→ **Task directions**
Beginning with the line that contains "Figure 9. Influence" in the material below, print each line exactly until the line that contains "Table 4. Two-way" has been printed, then stop.

◇ ◇ ◇ ◇ ◇ ◇ ◇

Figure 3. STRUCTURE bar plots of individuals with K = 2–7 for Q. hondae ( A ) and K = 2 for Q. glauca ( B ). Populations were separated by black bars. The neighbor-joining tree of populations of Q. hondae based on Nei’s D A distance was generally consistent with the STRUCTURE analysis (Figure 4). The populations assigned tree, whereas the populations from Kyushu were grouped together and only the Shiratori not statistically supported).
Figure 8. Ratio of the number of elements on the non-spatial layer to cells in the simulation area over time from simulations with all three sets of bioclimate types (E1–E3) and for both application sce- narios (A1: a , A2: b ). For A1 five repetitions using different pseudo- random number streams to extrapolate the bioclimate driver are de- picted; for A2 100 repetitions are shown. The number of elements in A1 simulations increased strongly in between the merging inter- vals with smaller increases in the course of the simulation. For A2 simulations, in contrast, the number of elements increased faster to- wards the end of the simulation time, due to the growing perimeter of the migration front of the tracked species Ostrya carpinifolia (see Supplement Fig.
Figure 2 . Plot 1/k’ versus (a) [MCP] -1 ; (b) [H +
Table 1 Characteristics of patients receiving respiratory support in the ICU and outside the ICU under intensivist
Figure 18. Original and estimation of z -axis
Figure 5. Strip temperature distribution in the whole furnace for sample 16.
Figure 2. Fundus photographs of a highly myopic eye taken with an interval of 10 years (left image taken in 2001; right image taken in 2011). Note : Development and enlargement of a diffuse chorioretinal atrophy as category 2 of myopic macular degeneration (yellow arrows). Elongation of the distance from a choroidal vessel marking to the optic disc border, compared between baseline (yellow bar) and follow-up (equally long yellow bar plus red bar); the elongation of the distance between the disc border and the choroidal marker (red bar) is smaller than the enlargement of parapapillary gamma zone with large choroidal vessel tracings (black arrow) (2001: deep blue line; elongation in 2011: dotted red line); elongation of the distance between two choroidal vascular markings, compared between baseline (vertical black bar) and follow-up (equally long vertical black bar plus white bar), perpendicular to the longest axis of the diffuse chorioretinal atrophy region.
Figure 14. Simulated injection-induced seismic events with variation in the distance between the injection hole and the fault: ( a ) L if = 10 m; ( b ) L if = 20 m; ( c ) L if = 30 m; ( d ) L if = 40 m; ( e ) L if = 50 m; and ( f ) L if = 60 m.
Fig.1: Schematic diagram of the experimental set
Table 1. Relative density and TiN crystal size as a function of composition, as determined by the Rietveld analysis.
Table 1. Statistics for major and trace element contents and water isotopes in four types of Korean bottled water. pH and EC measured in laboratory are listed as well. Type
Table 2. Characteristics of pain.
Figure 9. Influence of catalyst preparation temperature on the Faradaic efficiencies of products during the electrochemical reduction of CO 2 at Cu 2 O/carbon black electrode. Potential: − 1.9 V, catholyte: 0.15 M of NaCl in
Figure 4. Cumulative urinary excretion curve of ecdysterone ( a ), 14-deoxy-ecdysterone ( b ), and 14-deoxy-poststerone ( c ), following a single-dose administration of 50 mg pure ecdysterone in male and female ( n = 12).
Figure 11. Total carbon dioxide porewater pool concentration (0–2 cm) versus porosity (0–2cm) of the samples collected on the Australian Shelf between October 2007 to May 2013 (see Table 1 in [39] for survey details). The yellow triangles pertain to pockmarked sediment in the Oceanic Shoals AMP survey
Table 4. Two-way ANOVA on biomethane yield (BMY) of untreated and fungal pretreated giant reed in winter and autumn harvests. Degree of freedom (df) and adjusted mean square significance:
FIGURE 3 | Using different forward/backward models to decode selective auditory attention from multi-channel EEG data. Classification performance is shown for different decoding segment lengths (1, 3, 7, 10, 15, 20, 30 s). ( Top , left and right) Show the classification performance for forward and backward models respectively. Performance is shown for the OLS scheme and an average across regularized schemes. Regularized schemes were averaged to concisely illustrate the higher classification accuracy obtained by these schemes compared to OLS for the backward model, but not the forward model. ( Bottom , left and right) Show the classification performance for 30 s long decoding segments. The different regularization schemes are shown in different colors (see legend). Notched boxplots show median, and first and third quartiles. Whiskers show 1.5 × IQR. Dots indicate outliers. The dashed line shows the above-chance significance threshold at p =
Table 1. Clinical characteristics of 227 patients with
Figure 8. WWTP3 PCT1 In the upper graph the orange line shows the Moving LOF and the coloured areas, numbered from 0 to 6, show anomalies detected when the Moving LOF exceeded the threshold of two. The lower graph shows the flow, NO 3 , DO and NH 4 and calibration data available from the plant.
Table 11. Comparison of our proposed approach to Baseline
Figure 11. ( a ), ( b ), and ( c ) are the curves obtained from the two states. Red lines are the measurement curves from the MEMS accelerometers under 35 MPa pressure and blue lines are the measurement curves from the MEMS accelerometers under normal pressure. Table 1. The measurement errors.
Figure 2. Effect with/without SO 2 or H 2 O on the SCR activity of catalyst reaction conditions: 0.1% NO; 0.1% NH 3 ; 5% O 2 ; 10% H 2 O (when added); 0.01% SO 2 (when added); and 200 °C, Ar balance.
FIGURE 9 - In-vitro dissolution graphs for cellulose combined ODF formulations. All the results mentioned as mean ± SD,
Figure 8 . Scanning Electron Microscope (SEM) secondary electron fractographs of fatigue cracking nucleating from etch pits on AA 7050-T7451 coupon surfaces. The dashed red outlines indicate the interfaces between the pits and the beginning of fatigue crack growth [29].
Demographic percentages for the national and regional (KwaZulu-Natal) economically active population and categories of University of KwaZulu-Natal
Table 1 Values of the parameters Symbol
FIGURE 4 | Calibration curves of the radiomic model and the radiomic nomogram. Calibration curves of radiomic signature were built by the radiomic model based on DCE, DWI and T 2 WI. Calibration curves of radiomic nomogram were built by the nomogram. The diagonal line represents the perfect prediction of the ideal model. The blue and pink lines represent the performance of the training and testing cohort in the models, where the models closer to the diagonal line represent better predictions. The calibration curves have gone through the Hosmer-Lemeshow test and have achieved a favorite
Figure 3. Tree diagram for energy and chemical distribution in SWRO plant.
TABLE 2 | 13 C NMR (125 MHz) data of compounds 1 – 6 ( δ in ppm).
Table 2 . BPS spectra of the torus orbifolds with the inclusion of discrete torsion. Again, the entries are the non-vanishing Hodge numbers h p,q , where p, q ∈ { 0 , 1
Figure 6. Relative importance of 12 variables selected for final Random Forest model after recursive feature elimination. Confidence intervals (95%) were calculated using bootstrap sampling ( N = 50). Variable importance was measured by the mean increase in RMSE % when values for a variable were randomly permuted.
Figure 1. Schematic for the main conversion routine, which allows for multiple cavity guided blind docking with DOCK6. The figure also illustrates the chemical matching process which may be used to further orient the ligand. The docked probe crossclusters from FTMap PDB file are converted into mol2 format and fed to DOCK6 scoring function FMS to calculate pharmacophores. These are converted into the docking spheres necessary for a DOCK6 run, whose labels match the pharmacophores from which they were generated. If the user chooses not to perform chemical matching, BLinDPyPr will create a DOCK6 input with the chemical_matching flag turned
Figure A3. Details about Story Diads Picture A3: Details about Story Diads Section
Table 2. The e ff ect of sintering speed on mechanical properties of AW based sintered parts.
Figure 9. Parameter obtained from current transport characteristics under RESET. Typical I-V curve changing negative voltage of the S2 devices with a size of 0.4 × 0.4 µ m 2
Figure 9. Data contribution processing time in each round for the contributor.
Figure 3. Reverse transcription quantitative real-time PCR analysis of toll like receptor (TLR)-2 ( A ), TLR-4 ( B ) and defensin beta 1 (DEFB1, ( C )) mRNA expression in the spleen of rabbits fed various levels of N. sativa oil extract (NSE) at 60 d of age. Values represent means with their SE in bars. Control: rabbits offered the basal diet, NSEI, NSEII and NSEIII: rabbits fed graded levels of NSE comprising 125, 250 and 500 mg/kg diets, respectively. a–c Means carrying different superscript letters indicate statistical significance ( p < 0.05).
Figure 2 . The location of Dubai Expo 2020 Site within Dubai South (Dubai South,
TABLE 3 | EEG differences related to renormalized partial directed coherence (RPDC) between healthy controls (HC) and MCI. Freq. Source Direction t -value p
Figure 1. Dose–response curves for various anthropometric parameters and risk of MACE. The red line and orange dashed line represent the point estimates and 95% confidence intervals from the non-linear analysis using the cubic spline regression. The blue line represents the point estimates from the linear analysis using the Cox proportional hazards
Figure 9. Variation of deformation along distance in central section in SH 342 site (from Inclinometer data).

◇ ◇ ◇ ◇ ◇ ◇ ◇

→ **Your solution**
Figure 9. Influence of catalyst preparation temperature on the Faradaic efficiencies of products during the electrochemical reduction of CO 2 at Cu 2 O/carbon black electrode. Potential: − 1.9 V, catholyte: 0.15 M of NaCl in
Figure 4. Cumulative urinary excretion curve of ecdysterone ( a ), 14-deoxy-ecdysterone ( b ), and 14-deoxy-poststerone ( c ), following a single-dose administration of 50 mg pure ecdysterone in male and female ( n = 12).
Figure 11. Total carbon dioxide porewater pool concentration (0–2 cm) versus porosity (0–2cm) of the samples collected on the Australian Shelf between October 2007 to May 2013 (see Table 1 in [39] for survey details). The yellow triangles pertain to pockmarked sediment in the Oceanic Shoals AMP survey
Table 4. Two-way ANOVA on biomethane yield (BMY) of untreated and fungal pretreated giant reed in winter and autumn harvests. Degree of freedom (df) and adjusted mean square significance:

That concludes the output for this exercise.